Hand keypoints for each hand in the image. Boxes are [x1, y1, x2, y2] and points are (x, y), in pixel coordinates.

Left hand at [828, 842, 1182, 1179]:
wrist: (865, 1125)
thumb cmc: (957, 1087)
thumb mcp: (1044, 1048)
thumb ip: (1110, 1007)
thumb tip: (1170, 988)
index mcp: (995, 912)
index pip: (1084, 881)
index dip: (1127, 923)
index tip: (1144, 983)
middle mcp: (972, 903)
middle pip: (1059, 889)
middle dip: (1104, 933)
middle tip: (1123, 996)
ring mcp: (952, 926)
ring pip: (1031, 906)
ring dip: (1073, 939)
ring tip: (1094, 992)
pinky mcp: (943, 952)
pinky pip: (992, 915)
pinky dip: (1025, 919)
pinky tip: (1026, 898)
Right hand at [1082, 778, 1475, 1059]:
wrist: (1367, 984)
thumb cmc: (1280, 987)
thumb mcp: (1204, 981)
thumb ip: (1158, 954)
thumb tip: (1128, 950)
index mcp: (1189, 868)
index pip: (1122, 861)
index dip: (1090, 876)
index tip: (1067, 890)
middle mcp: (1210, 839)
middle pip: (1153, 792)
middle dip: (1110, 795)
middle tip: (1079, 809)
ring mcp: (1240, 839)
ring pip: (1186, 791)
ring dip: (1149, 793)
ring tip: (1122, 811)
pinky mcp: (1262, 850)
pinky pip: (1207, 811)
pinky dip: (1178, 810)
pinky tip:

▶ **WORK REQUEST**
Search the listing for "thumb" and copy each line holding it.

▶ **OUTPUT OF THE TASK**
thumb cmc: (957, 1087)
thumb mcp: (1044, 1048)
thumb ip: (1110, 1007)
thumb tip: (1170, 988)
thumb cmc: (1280, 987)
thumb mcp: (1204, 981)
thumb ip: (1158, 954)
thumb tip: (1128, 950)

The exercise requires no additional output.